## What is needed
Continue the summary of the collaborative learning model for detecting cyberattacks in blockchain networks, starting after its last sentence.

## Excerpt provided
Core Concepts
A novel collaborative learning model that enables blockchain nodes to effectively share their learned knowledge to improve the accuracy of detecting various cyberattacks, without the need to share their raw data.
Abstract
The key highlights and insights of this content are:
The authors developed a private blockchain network in their laboratory to generate a real dataset, named BNaT, for studying cyberattacks in blockchain networks. This is the first dataset obtained from a laboratory for this purpose.
The authors proposed a collaborative learning model where the fullnodes in the blockchain network act as learning nodes. Each learning node trains a deep belief network (DBN) model using its local data, and then shares the trained model with a centralized server. The centralized server aggregates the received models to create a global model, and sends it back to the learning nodes. This process is repeated until convergence.
The collaborative learning model allows the learning nodes to leverage knowledge from all nodes in the network to improve the accuracy of detecting various attacks, including Brute Password (BP), Denial of Service (DoS), Flooding of Transactions (FoT), and Man-in-the-Middle (MitM), without the need to share their raw data.

## Data listing
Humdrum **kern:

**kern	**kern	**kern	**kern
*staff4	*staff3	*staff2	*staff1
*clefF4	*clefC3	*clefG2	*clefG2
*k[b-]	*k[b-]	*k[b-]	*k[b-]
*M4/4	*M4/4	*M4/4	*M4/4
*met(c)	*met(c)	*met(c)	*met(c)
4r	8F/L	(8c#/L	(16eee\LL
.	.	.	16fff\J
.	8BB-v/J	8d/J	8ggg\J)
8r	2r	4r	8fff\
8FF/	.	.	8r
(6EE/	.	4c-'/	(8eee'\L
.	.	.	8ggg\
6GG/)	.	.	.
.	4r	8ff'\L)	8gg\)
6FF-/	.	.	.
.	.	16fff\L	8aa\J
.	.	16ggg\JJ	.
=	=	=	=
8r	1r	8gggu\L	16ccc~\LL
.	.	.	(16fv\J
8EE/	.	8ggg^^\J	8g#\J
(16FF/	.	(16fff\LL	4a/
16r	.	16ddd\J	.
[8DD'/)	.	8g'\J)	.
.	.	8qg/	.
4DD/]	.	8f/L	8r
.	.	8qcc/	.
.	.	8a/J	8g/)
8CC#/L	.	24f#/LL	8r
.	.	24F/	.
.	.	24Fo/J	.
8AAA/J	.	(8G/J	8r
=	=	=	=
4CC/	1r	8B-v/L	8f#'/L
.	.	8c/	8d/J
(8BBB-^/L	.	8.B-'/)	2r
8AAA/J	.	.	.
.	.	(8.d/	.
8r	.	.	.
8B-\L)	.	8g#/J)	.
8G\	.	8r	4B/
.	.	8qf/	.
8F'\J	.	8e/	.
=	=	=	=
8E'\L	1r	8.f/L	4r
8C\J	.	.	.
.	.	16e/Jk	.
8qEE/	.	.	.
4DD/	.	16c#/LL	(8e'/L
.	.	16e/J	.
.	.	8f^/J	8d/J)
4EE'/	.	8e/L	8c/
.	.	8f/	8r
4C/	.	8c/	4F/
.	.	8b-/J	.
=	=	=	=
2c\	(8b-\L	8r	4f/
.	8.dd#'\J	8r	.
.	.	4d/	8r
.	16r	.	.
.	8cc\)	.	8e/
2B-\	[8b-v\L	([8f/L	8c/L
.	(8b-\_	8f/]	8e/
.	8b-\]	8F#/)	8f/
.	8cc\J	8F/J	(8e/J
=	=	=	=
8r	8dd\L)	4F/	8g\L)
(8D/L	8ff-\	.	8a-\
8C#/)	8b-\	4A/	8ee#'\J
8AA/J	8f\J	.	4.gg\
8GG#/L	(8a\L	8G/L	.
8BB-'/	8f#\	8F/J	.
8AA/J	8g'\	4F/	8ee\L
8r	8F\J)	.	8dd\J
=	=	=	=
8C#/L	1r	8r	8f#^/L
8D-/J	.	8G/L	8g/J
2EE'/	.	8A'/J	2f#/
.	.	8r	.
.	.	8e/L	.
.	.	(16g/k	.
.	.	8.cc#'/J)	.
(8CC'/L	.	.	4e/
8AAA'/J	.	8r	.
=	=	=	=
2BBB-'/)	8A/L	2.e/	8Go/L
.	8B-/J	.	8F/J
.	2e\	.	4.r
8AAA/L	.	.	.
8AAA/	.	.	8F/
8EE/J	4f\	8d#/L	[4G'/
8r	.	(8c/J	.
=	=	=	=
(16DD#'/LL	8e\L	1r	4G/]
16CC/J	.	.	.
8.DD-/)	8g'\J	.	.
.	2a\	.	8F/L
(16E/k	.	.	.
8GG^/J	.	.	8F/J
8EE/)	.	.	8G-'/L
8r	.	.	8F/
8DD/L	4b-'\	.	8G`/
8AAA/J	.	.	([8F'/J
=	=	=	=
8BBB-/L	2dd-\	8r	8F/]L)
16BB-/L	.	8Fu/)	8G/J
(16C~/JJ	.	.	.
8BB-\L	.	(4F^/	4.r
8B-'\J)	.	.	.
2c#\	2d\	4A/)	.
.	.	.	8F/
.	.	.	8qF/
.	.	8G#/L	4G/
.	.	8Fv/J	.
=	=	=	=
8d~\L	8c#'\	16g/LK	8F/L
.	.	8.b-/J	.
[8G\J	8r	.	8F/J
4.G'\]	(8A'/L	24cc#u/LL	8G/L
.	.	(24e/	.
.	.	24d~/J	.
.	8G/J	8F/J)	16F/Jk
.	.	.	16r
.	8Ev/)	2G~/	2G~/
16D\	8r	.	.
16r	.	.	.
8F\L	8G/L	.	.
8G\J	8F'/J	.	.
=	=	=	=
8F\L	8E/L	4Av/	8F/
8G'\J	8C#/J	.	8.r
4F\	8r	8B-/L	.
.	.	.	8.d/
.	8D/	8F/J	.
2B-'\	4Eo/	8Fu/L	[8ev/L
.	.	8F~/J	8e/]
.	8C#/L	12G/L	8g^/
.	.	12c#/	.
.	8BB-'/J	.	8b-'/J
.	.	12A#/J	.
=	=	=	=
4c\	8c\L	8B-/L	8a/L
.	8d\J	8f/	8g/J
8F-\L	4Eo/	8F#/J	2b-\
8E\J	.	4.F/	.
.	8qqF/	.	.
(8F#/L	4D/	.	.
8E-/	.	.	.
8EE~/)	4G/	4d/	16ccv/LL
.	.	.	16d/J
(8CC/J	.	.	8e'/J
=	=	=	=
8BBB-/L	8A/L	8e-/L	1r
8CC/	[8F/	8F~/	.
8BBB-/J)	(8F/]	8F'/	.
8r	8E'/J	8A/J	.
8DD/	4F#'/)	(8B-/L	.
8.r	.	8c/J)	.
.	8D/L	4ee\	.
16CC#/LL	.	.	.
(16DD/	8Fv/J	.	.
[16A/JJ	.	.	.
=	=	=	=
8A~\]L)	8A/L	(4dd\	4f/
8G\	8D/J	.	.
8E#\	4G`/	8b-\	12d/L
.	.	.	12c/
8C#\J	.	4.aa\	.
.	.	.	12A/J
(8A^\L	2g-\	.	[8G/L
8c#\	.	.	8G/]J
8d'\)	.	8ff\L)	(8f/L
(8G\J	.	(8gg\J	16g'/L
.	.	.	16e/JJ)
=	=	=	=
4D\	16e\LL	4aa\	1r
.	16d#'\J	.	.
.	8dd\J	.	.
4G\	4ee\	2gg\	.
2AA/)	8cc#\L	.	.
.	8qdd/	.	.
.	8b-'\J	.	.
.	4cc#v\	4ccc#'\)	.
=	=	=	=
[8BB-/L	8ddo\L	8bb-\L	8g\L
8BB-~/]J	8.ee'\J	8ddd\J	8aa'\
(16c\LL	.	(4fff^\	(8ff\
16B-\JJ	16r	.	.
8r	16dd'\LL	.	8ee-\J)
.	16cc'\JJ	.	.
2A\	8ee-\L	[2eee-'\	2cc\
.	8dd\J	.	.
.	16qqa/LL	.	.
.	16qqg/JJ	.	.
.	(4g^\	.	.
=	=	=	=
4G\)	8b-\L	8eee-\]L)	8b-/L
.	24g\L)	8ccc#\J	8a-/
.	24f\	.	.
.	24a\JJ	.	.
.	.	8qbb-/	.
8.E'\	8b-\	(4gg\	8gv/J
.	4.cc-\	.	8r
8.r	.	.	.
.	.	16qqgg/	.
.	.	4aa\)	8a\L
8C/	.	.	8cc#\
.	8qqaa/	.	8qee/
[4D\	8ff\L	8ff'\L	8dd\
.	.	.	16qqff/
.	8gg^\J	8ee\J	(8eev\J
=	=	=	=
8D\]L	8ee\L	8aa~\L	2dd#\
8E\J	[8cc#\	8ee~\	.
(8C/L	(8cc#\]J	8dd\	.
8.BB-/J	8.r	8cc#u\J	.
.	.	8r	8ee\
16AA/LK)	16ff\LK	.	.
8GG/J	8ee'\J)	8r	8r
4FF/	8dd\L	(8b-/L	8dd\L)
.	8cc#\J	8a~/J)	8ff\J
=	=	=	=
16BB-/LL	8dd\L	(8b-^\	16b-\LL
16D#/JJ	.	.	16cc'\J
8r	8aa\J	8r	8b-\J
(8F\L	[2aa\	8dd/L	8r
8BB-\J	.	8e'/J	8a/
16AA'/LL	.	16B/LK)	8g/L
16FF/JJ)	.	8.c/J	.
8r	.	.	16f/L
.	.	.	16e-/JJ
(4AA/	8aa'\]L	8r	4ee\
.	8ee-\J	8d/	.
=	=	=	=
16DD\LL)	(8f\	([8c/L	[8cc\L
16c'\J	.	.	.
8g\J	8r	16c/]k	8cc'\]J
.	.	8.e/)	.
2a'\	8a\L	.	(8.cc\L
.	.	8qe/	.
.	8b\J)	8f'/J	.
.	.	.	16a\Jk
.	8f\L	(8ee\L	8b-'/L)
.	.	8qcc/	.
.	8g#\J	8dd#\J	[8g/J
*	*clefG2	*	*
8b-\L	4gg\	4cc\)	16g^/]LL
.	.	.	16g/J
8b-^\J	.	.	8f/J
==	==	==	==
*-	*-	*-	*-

## Final answer
Extensive simulations and real-time experiments show that the proposed collaborative learning model can achieve an accuracy of up to 98.6% in detecting the considered cyberattacks, outperforming centralized learning and independent learning approaches.
The authors also provide insights on designing and implementing learning models in blockchain networks in practice, such as real-time monitoring and detecting attacks.
Stats
The accuracy of the proposed collaborative learning model can reach up to 98.6%.
The proposed model outperforms centralized learning and independent learning approaches in terms of accuracy, precision, and recall.
Quotes
"To the best of our knowledge, this is the first dataset that is synthesized in a laboratory for cyberattacks in a blockchain network."
"Our proposed model can achieve an accuracy of up to 98.6% in detecting cyberattacks in the considered network."